**Your goal:** Pick up the passage on consent gating below and continue it from its final sentence.

**Passage:**
Call-stack-aware risk reduction (@reduces_risk_for)¶
A function decorated with @reduces_risk_for("some.op", "low") declares itself a safe invoker of some.op. While it is on the call stack, inner @requires_consent("some.op", ...) checks auto-pass (for "low") or prompt at the reduced risk (for "moderate"). Direct agent calls to the primitive — outside any safe-caller scope — still gate at the original risk.
This is the mechanism that lets read-only capabilities (e.g. daily_briefing) internally call obsidian.eval_js (registered at risk=high) without spamming prompts, while preserving high-risk gating for direct eval_js invocations from agents or the local-model tool preset. Declarations are module-level code (not config) and inspectable via list_risk_reducers() — adding or expanding one is a reviewed PR, not a runtime grant.
UI-click bypass (user_initiated)¶
The consent gate exists for autonomous agent operations — cron-fired scans, sidecar workflows, LLM-initiated actions where the user isn't watching. UI clicks are the inverse case: the user already consented by clicking the affordance. Pre-emptively re-prompting them for the action they explicitly initiated is bureaucratic UX and a known bug pattern.

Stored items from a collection
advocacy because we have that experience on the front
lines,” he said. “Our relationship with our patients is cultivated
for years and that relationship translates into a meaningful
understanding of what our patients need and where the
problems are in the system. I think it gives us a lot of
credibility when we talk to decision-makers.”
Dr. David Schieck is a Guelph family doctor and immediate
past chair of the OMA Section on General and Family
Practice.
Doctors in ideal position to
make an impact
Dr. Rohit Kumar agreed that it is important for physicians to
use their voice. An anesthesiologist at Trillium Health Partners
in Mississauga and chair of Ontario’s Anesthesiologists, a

**Exercise answer:**
work_buddy.consent.user_initiated(operation) is a context manager for that case. Wrap the critical section of a UI-driven endpoint (Flask handler reached via a button click, slash-command handler, CLI script the user invoked explicitly) and nested @requires_consent gates pass through, with audit-log entries (USER_INITIATED, USER_INITIATED_COVERED) distinguishing UI-driven actions from autonomous ones. The gateway's workflow pre-flight prompt is ALSO suppressed when dispatching inside a user_initiated() context.
from work_buddy.consent import user_initiated
@app.post("/api/user_jobs")
def api_user_job_create():
payload = request.get_json() or {}
with user_initiated("dashboard.user_job_create"):
result = create_user_job(payload)
return jsonify(result)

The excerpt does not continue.